Now we own a home in a cute neighborhood in Arkansas with friendly neighbors. The kind of neighborhood you can turn your kids loose and let them play. We have two boys (and she inherited my son and daughter from a previous marriage), two dogs and a little quiet deck surrounded in plants in our backyard that's all but hidden from the outside world.

But we don't talk about Kettle Corn anymore.

What would that look like anyway?

Imagining our own retirement? Our empty home, with children moved on to live their own busy lives? Restoring an old RV and driving across the country?

Getting old and bent and tired, succumbing eventually to age? Saying goodbye? Holding hands in a hospital room? Being alone after a lifetime of being together?

It hurts the heart to think about some of these things.

But there are decades spanning before us. Before all of us, each of you reading this, and me and my wife as well. And I think that's my point here.

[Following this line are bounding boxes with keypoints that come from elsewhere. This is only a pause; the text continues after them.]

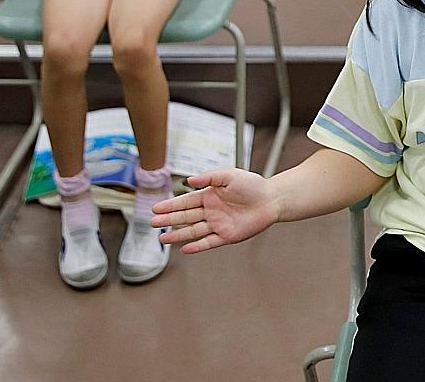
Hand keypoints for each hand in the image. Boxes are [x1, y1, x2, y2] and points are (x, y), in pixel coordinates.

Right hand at [150, 168, 280, 253]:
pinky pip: (209, 242)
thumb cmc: (252, 185)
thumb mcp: (230, 175)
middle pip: (186, 217)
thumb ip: (210, 177)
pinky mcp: (227, 236)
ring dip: (178, 235)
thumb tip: (189, 181)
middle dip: (169, 220)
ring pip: (193, 231)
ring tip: (162, 238)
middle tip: (153, 223)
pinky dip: (197, 246)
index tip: (155, 208)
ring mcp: (218, 224)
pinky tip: (185, 248)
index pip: (186, 201)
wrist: (272, 199)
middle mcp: (211, 211)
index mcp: (209, 196)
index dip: (170, 205)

When my wife and I first met we spoke in hushed whispers about our dreams. About our hopes. And now, more than seven years later, we still talk about our dreams. But we don't talk about our dreams of each other quite as much.

And you might think that's sad.

But I don't.

It's because we're living them. We are living the Kettle Corn dreams of our youth. Each day is another dream realized. The things that used to make us blush to imagine are now our reality. The good old days are now. But more than that, the good old days always were. Looking ahead too far, and you can miss them. Looking behind too far, and you can miss them too.

And once they are gone, there is no getting them back.